Из-за океана решение этой проблемы видится в отделении частной экономической инициативы от власти, а последнюю предлагается возвести в ранг святыни, аналогичной «священной частной собственности» либерализма.Сегодня после знакомства с прелестями дикого капитализма гуманистический потенциал советского строя так или иначе — с охотой или со скрипом — признаётся почти всеми. Но убеждение в его «неэффективности» из-за подавления им частной инициативы вбито глубоко в общественное подсознание десятилетиями монопольной либеральной пропаганды.

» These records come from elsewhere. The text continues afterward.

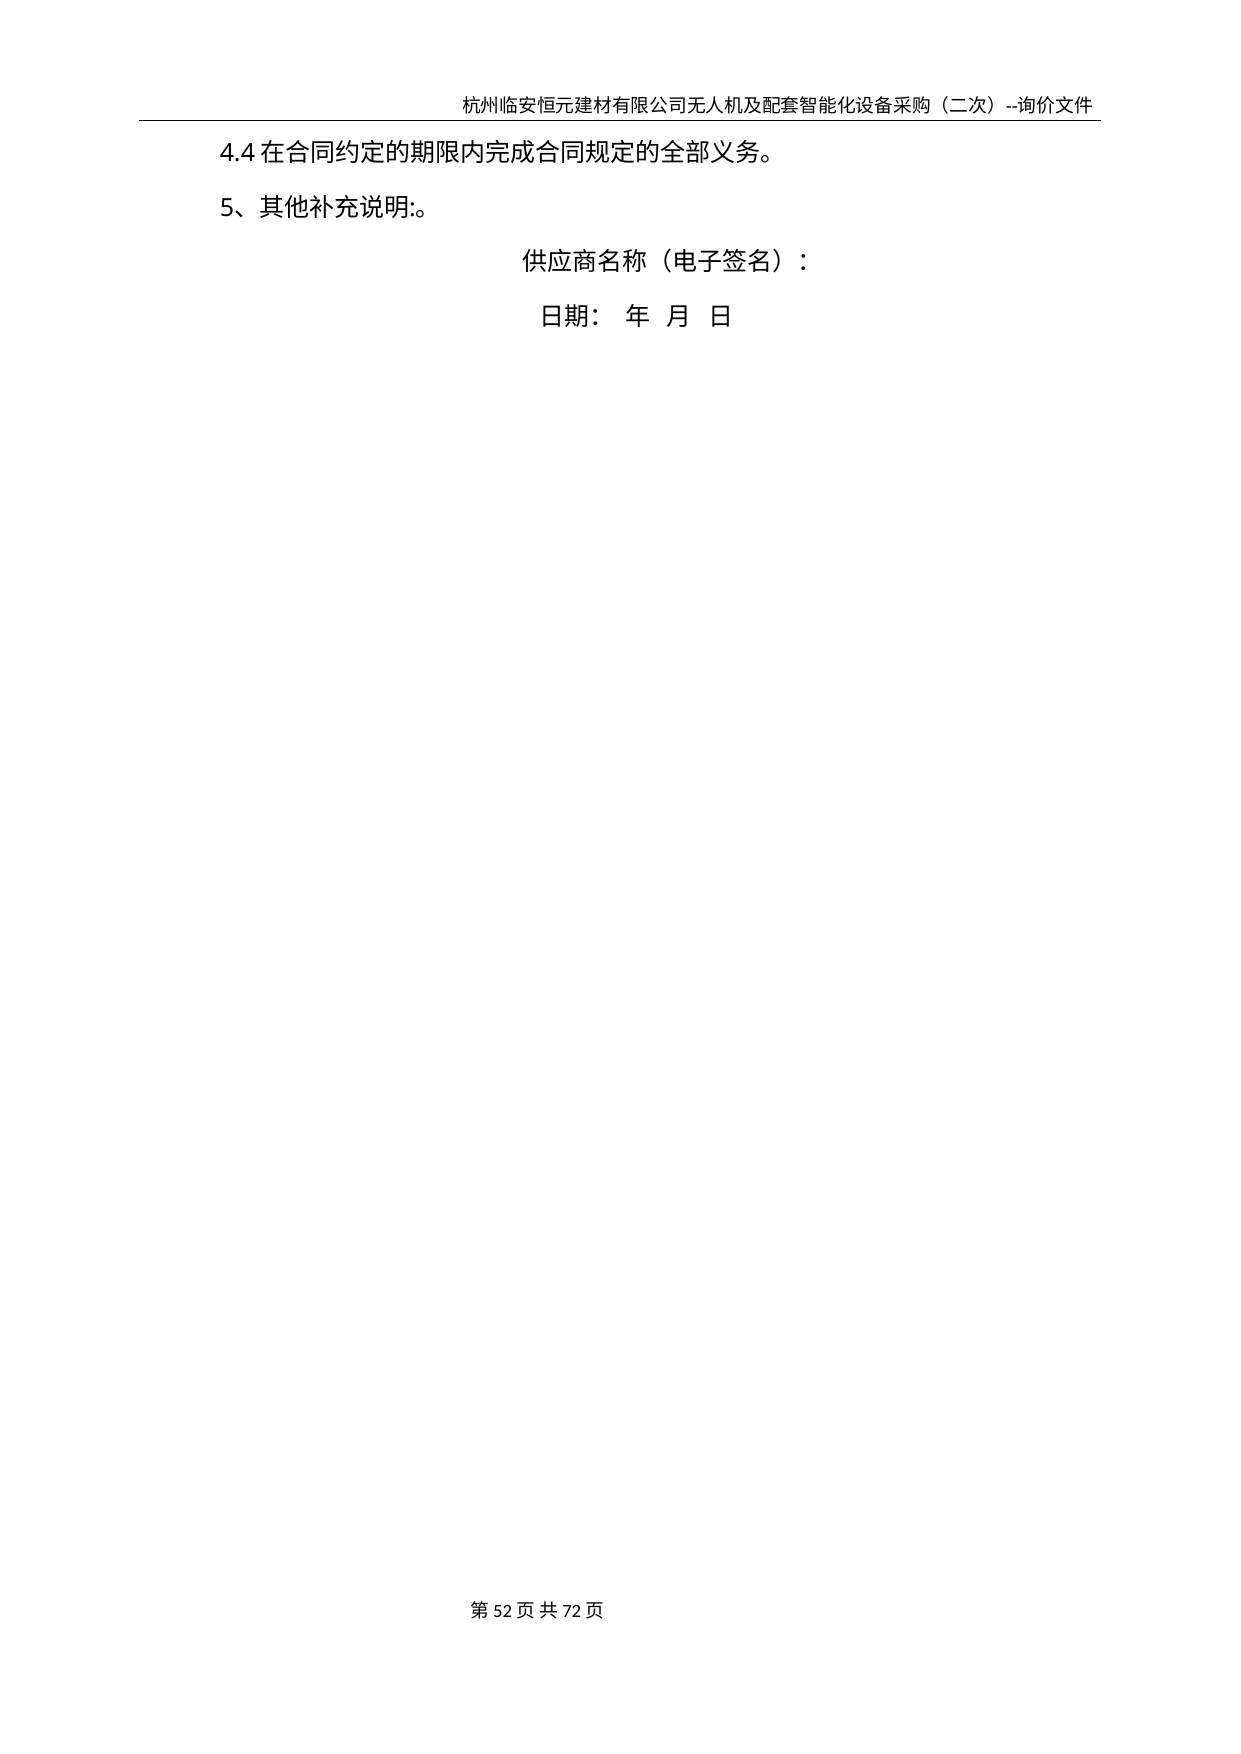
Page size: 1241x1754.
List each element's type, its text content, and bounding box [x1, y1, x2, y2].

text 供应商名称（电子签名）： [148, 242, 1092, 278]
text 5、其他补充说明:。 [169, 187, 1092, 223]
text 日期： 年 月 日 [148, 296, 1092, 332]
text 4.4在合同约定的期限内完成合同规定的全部义务。 [169, 133, 1092, 169]
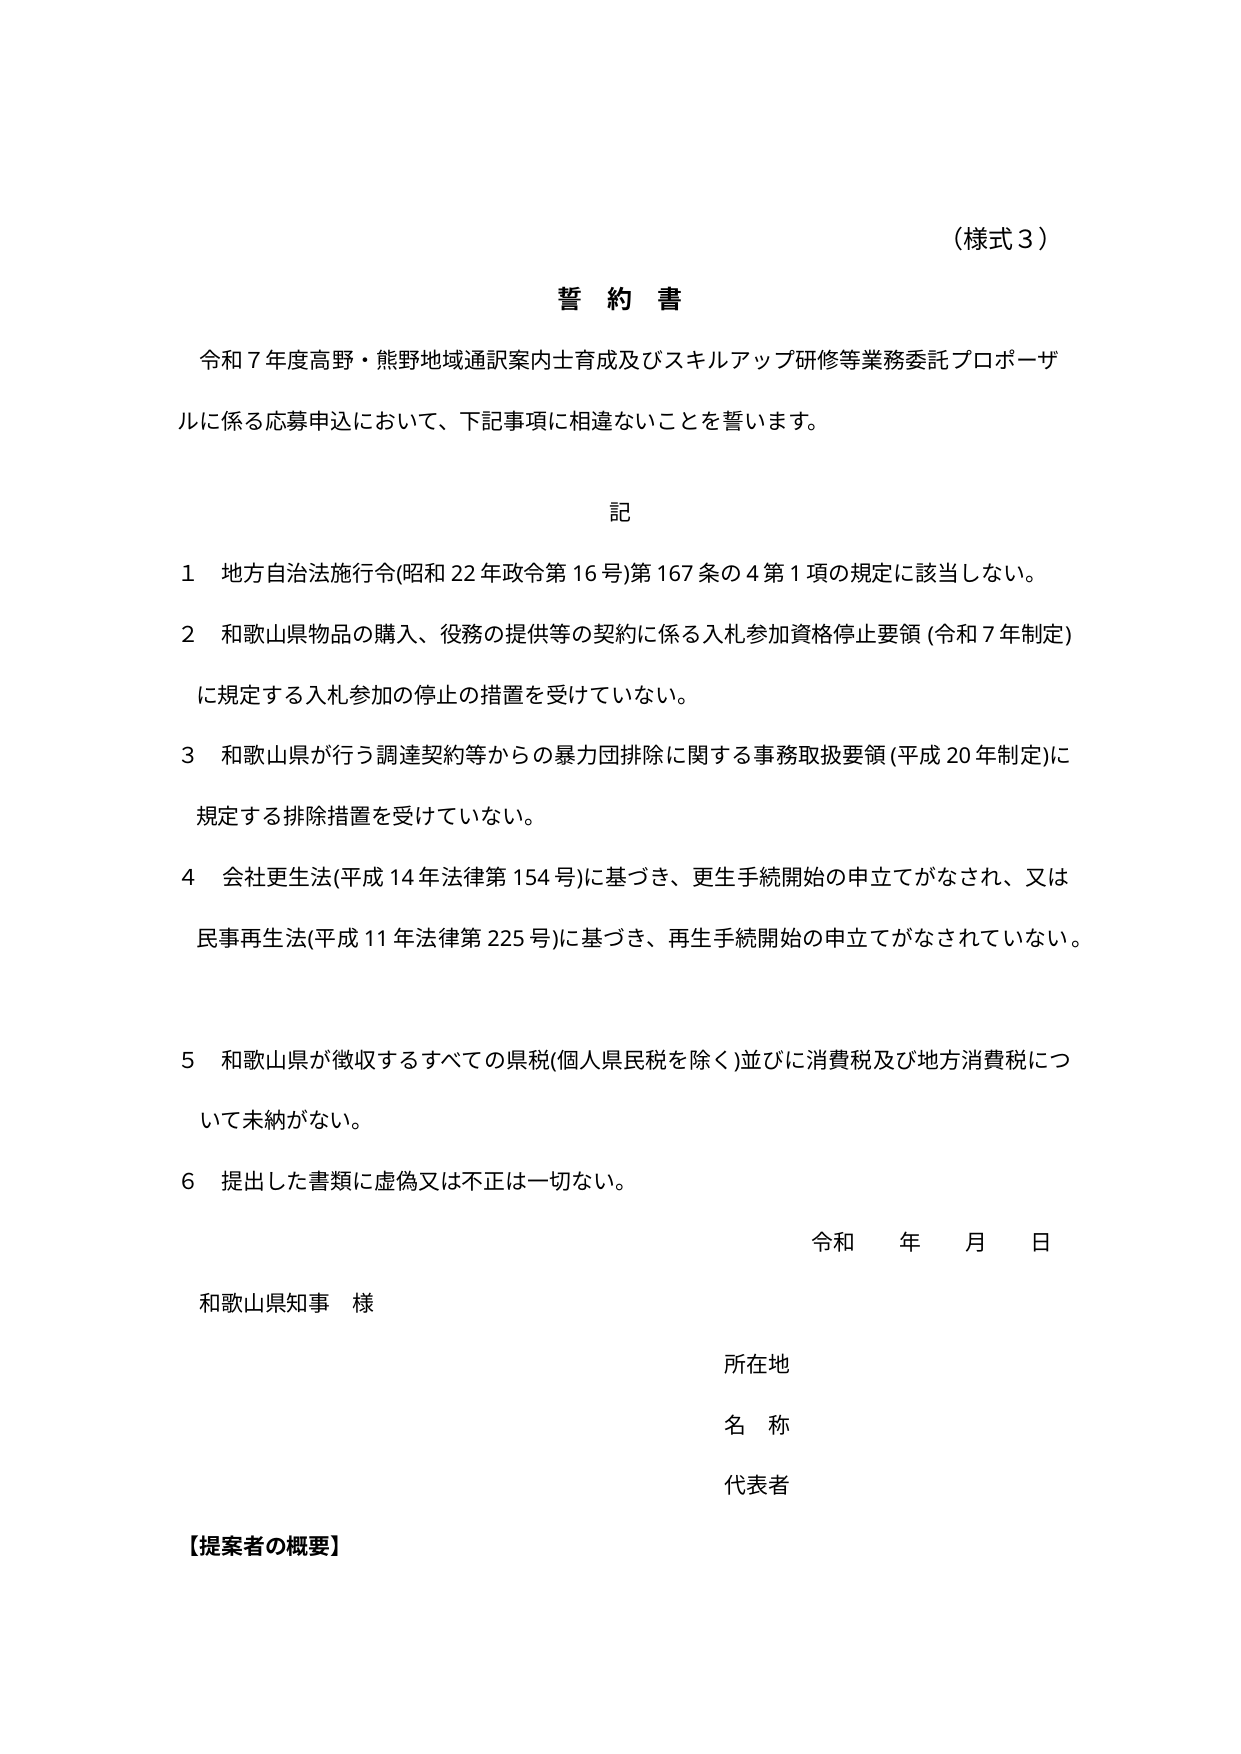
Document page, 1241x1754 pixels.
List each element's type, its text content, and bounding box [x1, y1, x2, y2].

text 令和 年 月 日 [177, 1211, 1063, 1271]
text ３ 和歌山県が行う調達契約等からの暴力団排除に関する事務取扱要領(平成20年制定)に規定する排除措置を受けていない。 [177, 724, 1072, 846]
text 【提案者の概要】 [177, 1515, 1063, 1576]
text 所在地 [177, 1332, 1063, 1393]
text 誓 約 書 [177, 268, 1063, 328]
text ４ 会社更生法(平成14年法律第154号)に基づき、更生手続開始の申立てがなされ、又は民事再生法(平成11年法律第225号)に基づき、再生手続開始の申立てがなされていない。 [178, 846, 1072, 1028]
text ２ 和歌山県物品の購入、役務の提供等の契約に係る入札参加資格停止要領 (令和7年制定)に規定する入札参加の停止の措置を受けていない。 [177, 602, 1072, 724]
text 代表者 [177, 1454, 1063, 1515]
text 和歌山県知事 様 [177, 1271, 1063, 1332]
text ５ 和歌山県が徴収するすべての県税(個人県民税を除く)並びに消費税及び地方消費税について未納がない。 [177, 1028, 1072, 1150]
text （様式３） [177, 207, 1063, 268]
text １ 地方自治法施行令(昭和22年政令第16号)第167条の4第1項の規定に該当しない。 [177, 541, 1072, 602]
text 令和７年度高野・熊野地域通訳案内士育成及びスキルアップ研修等業務委託プロポーザルに係る応募申込において、下記事項に相違ないことを誓います。 [177, 328, 1063, 450]
text 名 称 [177, 1393, 1063, 1454]
subtitle 記 [177, 481, 1063, 541]
text ６ 提出した書類に虚偽又は不正は一切ない。 [177, 1150, 1063, 1211]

Итак, вместо Народа или Класса, вокруг которых строятся социалистические и буржуазные ценности, нам предлагают сделать такой святыней Государство. Оно, по мысли русского патриота из Техаса, должно служить не интересам какого-то отдельного общественного класса и даже не интересам всего общества, а только себе самому (sic!).
По ходу осмысления такой формулировки неизбежно появляются некоторые вопросы.
Конечно, адепт государствопоклоннического культа может сказать, что любопытство здесь вообще неуместно: государство, мол, настолько священно, что служить ему надо молча и без лишних вопросов. Но если не торопясь вливаться в ряды адептов культа, рассмотреть его с позиций здравого смысла, то без ответа на возникающие вопросы не обойтись.Что такое народ, общественная группа или класс, и какие у них могут быть интересы — это более-менее понятно каждому хотя бы на интуитивном уровне. А вот что такое государство, существующее отдельно от общества и общественных групп, служащее самому себе и молящееся на самое себя? В чём его интересы и цели?
Например, из кого или из чего состоит такое, служащее лишь самому себе, государство? Допустим, оно отделено от всех классов и от общества в целом. Тогда кому конкретно оно служит? Ведь любые правители — это живые люди, и в любом случае правящий слой в государстве — это некая группа людей, более или менее многочисленная.
Значит, государство будет служить им. То есть сакрализация такого государства будет означать лишь возведение в абсолют чьих-то групповых интересов. Те же, кто не входит в этот круг избранных, должны будут, не щадя живота своего, сражаться за интересы этих небожителей, воплощающих в своих священных особах «державность».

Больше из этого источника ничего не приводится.